▸ **Task to carry out**:
Change "második" to "harmadik" in the lines from the first one through the line with "műsorvezetőként tűnt fel a Sztárok a r", and give those lines again with nothing else altered.

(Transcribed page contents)
+++
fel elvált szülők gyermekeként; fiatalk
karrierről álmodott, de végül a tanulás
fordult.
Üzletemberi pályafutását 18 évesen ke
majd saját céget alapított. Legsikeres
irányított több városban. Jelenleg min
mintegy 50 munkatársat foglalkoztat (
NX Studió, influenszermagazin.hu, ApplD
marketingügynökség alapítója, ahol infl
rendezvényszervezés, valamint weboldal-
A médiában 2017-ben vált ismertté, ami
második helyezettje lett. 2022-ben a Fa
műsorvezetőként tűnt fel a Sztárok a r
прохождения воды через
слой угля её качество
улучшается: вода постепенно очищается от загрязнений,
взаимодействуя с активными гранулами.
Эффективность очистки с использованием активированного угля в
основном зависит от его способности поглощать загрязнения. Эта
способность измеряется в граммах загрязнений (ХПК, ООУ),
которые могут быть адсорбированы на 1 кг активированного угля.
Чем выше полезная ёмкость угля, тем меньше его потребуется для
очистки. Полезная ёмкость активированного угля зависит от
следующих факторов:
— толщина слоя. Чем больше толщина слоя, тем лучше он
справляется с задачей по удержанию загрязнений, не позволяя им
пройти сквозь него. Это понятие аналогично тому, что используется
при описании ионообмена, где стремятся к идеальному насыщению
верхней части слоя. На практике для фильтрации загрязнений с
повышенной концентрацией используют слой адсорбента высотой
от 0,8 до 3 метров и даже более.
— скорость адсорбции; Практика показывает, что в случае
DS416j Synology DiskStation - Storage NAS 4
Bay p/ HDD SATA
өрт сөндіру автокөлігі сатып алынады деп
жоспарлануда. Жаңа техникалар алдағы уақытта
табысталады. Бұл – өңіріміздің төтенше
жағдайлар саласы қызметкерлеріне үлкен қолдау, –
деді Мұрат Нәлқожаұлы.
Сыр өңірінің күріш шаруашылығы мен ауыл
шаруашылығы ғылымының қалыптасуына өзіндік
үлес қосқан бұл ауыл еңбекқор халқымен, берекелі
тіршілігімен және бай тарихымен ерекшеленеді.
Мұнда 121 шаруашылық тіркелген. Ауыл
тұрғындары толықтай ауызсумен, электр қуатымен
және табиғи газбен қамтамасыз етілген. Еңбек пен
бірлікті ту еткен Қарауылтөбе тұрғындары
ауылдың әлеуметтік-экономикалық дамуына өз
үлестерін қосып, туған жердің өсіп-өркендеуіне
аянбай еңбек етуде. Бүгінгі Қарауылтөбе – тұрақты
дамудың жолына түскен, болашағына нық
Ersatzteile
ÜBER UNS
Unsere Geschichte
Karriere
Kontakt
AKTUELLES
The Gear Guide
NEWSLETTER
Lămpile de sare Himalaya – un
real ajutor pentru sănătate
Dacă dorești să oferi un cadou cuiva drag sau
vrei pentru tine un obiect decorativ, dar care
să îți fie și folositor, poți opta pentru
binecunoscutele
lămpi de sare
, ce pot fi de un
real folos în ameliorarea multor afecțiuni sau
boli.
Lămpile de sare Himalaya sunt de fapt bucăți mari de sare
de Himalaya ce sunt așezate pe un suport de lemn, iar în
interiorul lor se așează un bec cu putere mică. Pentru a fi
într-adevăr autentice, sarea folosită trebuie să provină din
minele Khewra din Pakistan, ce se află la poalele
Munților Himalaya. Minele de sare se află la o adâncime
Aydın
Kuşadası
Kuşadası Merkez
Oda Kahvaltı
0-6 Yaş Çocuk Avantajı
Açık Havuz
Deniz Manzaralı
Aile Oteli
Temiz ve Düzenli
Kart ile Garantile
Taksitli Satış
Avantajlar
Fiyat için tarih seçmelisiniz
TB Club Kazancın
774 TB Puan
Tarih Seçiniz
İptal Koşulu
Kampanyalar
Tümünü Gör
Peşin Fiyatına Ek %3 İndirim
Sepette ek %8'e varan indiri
+++
▸ **Exercise solution**:
fel elvált szülők gyermekeként; fiatalk
karrierről álmodott, de végül a tanulás
fordult.
Üzletemberi pályafutását 18 évesen ke
majd saját céget alapított. Legsikeres
irányított több városban. Jelenleg min
mintegy 50 munkatársat foglalkoztat (
NX Studió, influenszermagazin.hu, ApplD
marketingügynökség alapítója, ahol infl
rendezvényszervezés, valamint weboldal-
A médiában 2017-ben vált ismertté, ami
harmadik helyezettje lett. 2022-ben a Fa
műsorvezetőként tűnt fel a Sztárok a r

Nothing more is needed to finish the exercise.